C4D: Manage data

What is it?

Good data management means that systems are in place for consistent and ethical collection, recording, storage, security, backing up, cleaning, and modifying, and ownership of data. This is part of data quality assurance (DQA). Data quality assurance (DQA) should be built into each step in the data cycle − data collection, aggregation and reporting, analysis, use, dissemination and feedback and longer-term ownership and retention. An important part of this is 'data cleaning', which refers to checking for inaccurate or missing data. 

General information

The 'Manage data' page of the Rainbow Framework provides generalist information, methods and resources about data management. This page is recommended background reading before considering methods to apply to C4D. 

Applying the C4D principles


It is important to consider that taking a holistic approach to data collection means that the data is often not pre-standardised (e.g. following a standardised interview protocol), but is, rather, more responsive and open to being shaped by the context.


Where there are multiple project partners, it is important to pay attention to data quality across organisations, data security when sharing data, and compatibility of IT systems. To support adaptive implementation of C4D it is useful to have data management systems that can quickly produce different types of reports in response to changing information needs. 


In a participatory approach, it is important to think about who owns the data and therefore has responsibility for data management. 


Related to the participatory approach, it is important to consider whether stakeholders may need capacity-building support to be able to effectively manage data. 


Good data management practices are important for keeping analysis processes manageable and feasible.


C4D emphasises good data management and ownership processes that are respectful, ethical, and responsible. It is important to agree to policies and processes that prevent or minimise harm (especially for vulnerable groups). These discussions should take place before, during and after the data collection.


  • The following resources provide useful guidance on managing data:

  • The Ethnographic Action Research Toolbox has a whole section devoted to dealing with data, including documenting data, organising and labelling data, and developing themes and managing codes.   

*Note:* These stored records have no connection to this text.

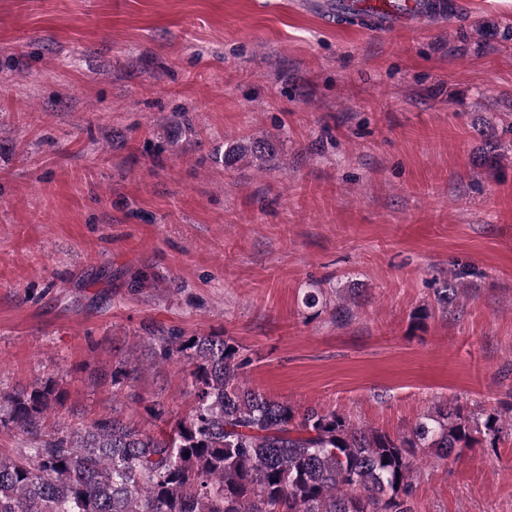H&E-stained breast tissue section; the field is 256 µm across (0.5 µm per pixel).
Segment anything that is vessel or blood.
Instances as JSON below:
<instances>
[{"label":"vessel or blood","instance_id":"b4317fda","mask_svg":"<svg viewBox=\"0 0 512 512\" xmlns=\"http://www.w3.org/2000/svg\"><path fill=\"white\" fill-rule=\"evenodd\" d=\"M315 7L328 21L350 13L371 15L376 32L385 34L421 30L435 12V0H316Z\"/></svg>","mask_w":512,"mask_h":512}]
</instances>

    Page 63 of the Community Researcher Manual for Equal Access (a C4D organisation) covers good data management processes

    The resources above are particularly useful in the context of the C4D Evaluation Framework for the following reasons:

    • Holistic: open ended, unstructured data tends to be messier and more difficult to manage than structured (i.e. survey) data.
    • Realistic:  both tools were developed in the context of C4D NGOs, and so are inherently aimed towards being as pragmatic as possible.